Students influenced by pandemic intend to pursue different areas of study than those who were not
Students who say the pandemic influenced their decision are more interested in public administration and social services and area, ethnic, cultural, gender, and group studies. This could be reflective of a desire to proactively take on some of the issues debated over the past year.
This group was less likely to indicate that they would pursue health professions. It’s possible that this is in part because witnessing what frontline health care workers endured during the COVID-19 pandemic dissuaded them from pursuing this field.
Students who say the pandemic did not influence their anticipated area of study are more likely to pursue STEM fields or to be undecided about what area of study to pursue.
How students are choosing an area of study
In addition to asking if the pandemic influenced the students’ prospective area of study, we also asked what additional factors came into play in the decision-making process.
One-third of incoming freshmen want to have a positive impact on society
According to Pew Research Center, GenZ is the most racially and ethnically diverse generation and is on track to be the most educated yet. Members of GenZ tend to be progressive and pro-government and the most likely to want an activist government.

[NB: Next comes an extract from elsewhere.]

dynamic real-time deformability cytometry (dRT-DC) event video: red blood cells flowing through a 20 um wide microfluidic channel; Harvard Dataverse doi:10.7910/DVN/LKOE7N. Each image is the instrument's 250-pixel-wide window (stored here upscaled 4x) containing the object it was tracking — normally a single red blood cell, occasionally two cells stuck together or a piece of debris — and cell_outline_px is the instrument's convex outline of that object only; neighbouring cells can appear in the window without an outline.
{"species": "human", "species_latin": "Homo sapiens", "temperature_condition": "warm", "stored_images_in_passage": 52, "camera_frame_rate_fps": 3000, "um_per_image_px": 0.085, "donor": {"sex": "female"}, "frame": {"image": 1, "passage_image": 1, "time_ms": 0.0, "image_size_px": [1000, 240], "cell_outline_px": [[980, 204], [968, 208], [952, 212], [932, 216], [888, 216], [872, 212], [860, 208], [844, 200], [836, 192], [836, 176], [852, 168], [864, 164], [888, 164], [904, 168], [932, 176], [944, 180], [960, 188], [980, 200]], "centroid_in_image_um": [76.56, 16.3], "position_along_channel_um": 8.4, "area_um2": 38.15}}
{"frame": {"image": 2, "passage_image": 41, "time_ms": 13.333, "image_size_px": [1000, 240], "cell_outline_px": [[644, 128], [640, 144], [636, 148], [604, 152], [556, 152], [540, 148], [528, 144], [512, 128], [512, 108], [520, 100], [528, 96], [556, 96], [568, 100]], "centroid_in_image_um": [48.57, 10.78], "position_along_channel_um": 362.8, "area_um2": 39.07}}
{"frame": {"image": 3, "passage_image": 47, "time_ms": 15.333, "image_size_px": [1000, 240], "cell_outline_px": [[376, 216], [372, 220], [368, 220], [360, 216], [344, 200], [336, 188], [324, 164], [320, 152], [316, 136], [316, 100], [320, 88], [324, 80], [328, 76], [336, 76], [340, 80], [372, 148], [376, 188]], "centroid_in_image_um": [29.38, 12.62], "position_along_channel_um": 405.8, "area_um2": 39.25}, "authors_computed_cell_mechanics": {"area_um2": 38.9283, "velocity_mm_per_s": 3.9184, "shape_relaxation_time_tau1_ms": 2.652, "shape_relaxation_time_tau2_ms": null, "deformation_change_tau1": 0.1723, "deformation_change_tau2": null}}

Given this, it’s no surprise that when choosing a major, 1 in 3 students starting college this fall are thinking about how a particular area of study will allow them to have a positive impact on society.
Interest in field still largest factor in major choice
Previous research has shown interest in the subject is the most important factor for incoming freshmen, and we found this is still the case.
The most cited factor for picking a major was “I’m interested in the field,” with 55% choosing this answer. When just looking at the group of students who said the pandemic did not influence their choice, 60% selected this answer.
For students who say the pandemic did influence their decision, future job opportunities was the most selected answer. Given the massive layoffs during the pandemic, students may be thinking about how to mitigate future challenges.
Despite national discussions on student debt, incoming students may not be too concerned with ROI
Despite the ever-increasing cost of college and national conversations happening around the student loan crisis, only 16% of incoming college freshmen say getting a return on their investment is a factor in choosing a field of study.
Given the turbulent nature of the past year and the impact on different sectors, it’s no surprise that those entering college may be thinking about shifting away from certain areas of study and towards others. Time will tell how the events of 2020-2021 have truly impacted younger generations and education.
All data found within this report is based on a survey commissioned by Intelligent.com and conducted online by survey platform Pollfish. In total, 1,250 17-19 year old American high school class of 2021 students who plan to attend a higher education institution in the fall of 2021 were surveyed. This survey was conducted on June 2, 2021. All respondents were asked to answer all questions truthfully and to the best of their abilities.